Stars: Tilda Swinton, Goran Visnjic, Jonathan Tucker, Peter Donat
Directors: Scott McGehee and David Siegel
Writers: Scott McGehee and David Siegel, from the novel “The Blank Wall” by Elizabeth Sanxay Holding
As a crime drama, The Deep End is stunningly beautiful in its simplicity despite layered complications that threaten to annihilate the film’s heroine. The film is deeply involving thanks to Tilda Swinton’s terrifically spare performance and a neatly wrapped story.
Swinton plays Margaret Hall, the mother of three children, whose husband, a naval officer, is away at sea for much of the time. They live in a lovely house they share with her father-in-law Jack, on the shores of Lake Tahoe in Nevada.
As the film opens, Margaret is seen confronting a 30-year old gay club owner named Darby (Josh Lucas) who has been having a homosexual affair with her eldest son Beau (Jonathan Tucker) who’s 17. She asks Darby to stay away, and for $5,000, Darby says he’ll oblige her.

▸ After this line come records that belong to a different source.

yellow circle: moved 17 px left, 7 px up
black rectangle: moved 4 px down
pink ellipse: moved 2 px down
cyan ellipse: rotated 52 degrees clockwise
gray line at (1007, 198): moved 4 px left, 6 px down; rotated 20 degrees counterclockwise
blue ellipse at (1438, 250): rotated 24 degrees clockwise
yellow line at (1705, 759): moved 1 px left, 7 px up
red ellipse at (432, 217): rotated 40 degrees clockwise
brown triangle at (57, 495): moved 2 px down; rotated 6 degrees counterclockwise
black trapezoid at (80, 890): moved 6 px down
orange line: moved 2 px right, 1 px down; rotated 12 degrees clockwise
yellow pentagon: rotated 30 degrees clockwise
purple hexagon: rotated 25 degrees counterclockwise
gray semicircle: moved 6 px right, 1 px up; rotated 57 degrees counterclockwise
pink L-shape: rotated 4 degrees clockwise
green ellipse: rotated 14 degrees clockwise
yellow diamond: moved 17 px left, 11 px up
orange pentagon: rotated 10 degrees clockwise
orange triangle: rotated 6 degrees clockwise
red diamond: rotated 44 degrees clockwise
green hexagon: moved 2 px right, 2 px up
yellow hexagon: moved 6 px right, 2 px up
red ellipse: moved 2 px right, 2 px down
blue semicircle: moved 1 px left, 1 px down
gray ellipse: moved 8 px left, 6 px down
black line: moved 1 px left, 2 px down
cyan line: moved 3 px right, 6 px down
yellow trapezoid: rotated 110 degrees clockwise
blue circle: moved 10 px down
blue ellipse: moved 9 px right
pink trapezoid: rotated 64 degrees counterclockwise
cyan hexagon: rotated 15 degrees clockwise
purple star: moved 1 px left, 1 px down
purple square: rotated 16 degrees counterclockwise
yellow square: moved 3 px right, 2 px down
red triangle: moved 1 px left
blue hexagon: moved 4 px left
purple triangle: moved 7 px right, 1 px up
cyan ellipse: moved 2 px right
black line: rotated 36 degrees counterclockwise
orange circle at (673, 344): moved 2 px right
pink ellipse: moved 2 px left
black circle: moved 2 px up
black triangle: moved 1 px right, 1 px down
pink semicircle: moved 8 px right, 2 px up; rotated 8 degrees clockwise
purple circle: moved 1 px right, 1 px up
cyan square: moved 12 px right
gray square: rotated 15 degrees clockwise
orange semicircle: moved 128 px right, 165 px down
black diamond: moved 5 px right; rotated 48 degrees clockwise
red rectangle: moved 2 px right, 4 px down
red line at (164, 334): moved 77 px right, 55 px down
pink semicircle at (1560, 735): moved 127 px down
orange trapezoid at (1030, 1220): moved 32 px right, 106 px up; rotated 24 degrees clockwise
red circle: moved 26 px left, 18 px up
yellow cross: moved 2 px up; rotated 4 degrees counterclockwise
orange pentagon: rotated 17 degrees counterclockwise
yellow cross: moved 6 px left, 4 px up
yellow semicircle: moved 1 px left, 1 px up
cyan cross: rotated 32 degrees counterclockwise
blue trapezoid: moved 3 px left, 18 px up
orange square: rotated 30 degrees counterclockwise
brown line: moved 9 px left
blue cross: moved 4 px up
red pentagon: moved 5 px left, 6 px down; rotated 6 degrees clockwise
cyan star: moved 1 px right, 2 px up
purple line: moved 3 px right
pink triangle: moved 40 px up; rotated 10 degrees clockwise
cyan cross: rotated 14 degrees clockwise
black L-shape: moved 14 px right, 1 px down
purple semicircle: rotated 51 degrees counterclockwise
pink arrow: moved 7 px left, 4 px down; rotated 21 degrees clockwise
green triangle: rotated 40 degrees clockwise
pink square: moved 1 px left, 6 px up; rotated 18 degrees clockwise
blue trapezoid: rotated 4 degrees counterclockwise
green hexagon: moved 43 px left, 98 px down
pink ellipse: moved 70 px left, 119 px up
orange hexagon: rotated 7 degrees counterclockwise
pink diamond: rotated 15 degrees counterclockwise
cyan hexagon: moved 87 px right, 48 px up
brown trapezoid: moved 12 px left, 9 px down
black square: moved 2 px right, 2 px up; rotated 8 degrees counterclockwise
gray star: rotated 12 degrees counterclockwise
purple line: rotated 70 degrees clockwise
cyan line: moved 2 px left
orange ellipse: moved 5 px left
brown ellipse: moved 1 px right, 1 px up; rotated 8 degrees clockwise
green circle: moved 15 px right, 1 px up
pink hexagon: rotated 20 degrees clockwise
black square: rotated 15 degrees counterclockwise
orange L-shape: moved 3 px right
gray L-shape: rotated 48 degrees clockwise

Some major plot elements have to be revealed to continue the review but I’ll be brief.
Darby makes an appearance at the house that night, enticing Beau, unbeknownst to Margaret, to join him for a little interlude. Things don’t go how either of them expect; they fight and Darby ends up dead, quite accidentally. But Beau doesn’t learn of this until much later. Margaret discovers the body the next morning. Quick assumption on her part and all she can see is Beau’s illustrious future being washed away. Beau is a talented musician, ready to be accepted into a prestigious college on a grant. Such a devoted mother Margaret is that she takes it upon herself to conceal the body. And all because she made the simple and very wrong assumption that Beau was guilty of murder.
Watching how she deals with the cascade of events that follow is remarkable. At first she seems a foolish woman, but Margaret reveals herself to be resourceful and determined and Swinton portrays these qualities with the barest of effort. So when she finally breaks, it’s all that more real. There is a fascinating relationship between Margaret and a blackmailer, Goran Visnjic as Alek Spera, who has no stomach for the chore given him. It is this element that propels the film into covering new ground.
Lotta says: The Deep End is an intense and beautifully made melodrama.